I have rescued and potted up my daughter’s hellebores, the rhubarb and a couple of poppies for replanting later.  I left the lovage. It has taken over the garden.  Forager Chef calls lovage “celery on steroids”.  My dad loved it and used it ALL THE TIME in his cooking.  In his late years I went to visit him.  He offered me some of his homemade soup.  It smelled unpleasantly familiar.  When he stepped out of the room for a minute his wife leaned in and whispered, “Your dad cooks for me all the time but everything he makes smells and tastes the same.”  Cracked me up.  Yeah, I am tilling that shit under.
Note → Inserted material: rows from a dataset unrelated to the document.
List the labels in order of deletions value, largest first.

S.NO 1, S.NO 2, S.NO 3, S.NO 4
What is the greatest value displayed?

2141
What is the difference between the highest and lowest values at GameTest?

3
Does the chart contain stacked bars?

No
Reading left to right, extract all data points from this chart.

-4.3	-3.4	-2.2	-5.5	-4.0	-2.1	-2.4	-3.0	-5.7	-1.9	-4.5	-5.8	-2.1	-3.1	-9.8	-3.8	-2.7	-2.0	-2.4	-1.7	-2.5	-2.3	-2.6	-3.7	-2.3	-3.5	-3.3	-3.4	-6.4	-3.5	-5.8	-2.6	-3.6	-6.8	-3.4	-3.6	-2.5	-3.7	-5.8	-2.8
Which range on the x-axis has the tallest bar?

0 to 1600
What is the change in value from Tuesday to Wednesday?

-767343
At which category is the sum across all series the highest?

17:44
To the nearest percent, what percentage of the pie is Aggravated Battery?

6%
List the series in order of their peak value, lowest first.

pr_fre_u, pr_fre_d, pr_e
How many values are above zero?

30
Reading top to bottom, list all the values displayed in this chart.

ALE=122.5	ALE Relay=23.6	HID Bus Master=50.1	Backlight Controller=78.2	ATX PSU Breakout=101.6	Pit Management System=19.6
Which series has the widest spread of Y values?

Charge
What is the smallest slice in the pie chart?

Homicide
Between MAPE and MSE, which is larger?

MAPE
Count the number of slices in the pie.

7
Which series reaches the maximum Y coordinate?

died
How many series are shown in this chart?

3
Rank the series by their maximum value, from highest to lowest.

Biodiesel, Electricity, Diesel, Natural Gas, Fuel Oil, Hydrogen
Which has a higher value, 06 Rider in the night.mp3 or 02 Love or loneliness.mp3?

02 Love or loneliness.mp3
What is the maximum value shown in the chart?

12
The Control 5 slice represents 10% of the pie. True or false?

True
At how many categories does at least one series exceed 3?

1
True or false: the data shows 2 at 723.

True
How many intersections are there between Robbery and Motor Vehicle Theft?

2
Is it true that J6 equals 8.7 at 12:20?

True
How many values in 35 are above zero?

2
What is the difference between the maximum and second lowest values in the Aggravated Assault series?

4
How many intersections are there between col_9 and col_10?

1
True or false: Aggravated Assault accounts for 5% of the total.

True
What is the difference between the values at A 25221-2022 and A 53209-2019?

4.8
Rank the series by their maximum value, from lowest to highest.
Seeds have been started inside.  Moved the speakeasy furniture and replaced it with grow lights for the time being.  Tomatoes, snapdragons, scabiosa, alyssum, peppers, yarrow, tobacco, sweet peas and cucumbers are all up.  

The Burn

The last open burn ends at the end of this month. We have had a couple already this year.  Still trying to burn off the huge stumps left from the old, dead walnut trees we had to cut down.  Fires were big in my family on the old farm.  Feeding it was a collective effort.  I don’t remember anyone being grumpy on a burn day.  I hope next year to be able to share this work with friends and family with marshmallows and roasted sausages. This year though it’s more like let’s get through the mass of debris before the deadline.

In the moments between the clearing and the seeding, the burning and dumps, I am enjoying flowers the deer missed.

To those of you who checked in I wish you an excellent week.

To my kids. Love you!

One Response

  1. That was great. Thank you for letting me know about your place, and where it is. The work does not get less…just different. Seems you are enjoying it.